Cyrille Melchior pourrait faire partie du casting compte tenu là aussi de son engagement à soutenir Emmanuel Macron et de sa capacité à rassembler les forces politiques au sein du Département. Il pourrait être vu comme l’homme de consensus qui saura apaiser les colères et trouver des solutions dans la collégialité, comme il l’a toujours fait au sein de la collectivité qu’il préside. Il est par ailleurs proche de Sébastien Lecornu qui pourrait avoir son mot à dire quant au nom de son successeur. Mais pas sûr que le président du Département souhaite quitter sa collectivité. En effet, même s’il n’est pas obligé de démissionner, il lui sera difficile de mener les affaires du Département tout en assumant une fonction à Paris, sur un siège éjectable à tout moment, ce qui pourrait le convaincre de refuser une telle proposition.

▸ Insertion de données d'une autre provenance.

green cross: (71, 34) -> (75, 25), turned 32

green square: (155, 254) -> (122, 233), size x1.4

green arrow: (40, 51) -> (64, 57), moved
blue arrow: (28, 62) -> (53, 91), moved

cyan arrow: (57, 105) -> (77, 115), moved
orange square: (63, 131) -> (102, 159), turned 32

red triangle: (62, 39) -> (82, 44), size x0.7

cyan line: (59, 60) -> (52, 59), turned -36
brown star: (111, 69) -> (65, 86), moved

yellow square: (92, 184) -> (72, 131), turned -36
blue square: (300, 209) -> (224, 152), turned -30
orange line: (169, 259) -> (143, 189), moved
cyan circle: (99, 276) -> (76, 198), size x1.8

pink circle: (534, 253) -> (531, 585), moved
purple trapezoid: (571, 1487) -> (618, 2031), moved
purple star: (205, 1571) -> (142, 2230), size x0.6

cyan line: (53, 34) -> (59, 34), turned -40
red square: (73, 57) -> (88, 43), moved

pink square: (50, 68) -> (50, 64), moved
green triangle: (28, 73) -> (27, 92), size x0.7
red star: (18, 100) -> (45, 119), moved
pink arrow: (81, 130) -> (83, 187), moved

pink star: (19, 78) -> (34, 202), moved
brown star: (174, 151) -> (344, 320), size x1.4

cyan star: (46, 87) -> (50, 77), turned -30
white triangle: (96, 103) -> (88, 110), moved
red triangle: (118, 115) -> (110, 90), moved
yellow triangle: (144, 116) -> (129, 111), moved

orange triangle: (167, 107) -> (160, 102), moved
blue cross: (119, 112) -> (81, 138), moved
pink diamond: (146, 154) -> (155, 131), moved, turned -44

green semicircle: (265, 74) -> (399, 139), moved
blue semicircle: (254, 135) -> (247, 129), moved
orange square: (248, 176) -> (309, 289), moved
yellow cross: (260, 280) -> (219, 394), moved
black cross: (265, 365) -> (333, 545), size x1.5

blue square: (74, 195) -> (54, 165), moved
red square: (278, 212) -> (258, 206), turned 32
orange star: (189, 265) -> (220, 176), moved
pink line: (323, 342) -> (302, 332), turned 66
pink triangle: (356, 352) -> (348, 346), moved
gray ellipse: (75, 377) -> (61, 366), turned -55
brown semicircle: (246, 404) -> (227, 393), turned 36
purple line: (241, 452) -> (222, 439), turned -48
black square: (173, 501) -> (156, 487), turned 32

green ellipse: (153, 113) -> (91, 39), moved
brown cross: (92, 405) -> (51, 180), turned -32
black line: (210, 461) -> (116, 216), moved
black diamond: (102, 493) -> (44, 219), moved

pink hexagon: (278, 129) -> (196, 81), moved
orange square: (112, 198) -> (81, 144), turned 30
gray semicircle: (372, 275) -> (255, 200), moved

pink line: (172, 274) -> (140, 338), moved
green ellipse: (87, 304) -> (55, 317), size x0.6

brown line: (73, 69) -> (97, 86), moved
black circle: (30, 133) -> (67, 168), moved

D’autres personnalités pourraient bien sûr être citées, telles que Serge Hoareau, le maire de Petite Ile ou encore le référent local de LaRem, Bachil Valy. Tout cela n’est bien sûr qu’hypothèses. Emmanuel Macron et son Premier ministre pourraient aussi faire le choix de nommer quelqu’un issu d’un autre territoire au cœur des colères, afin d’adresser un signal tout aussi fort.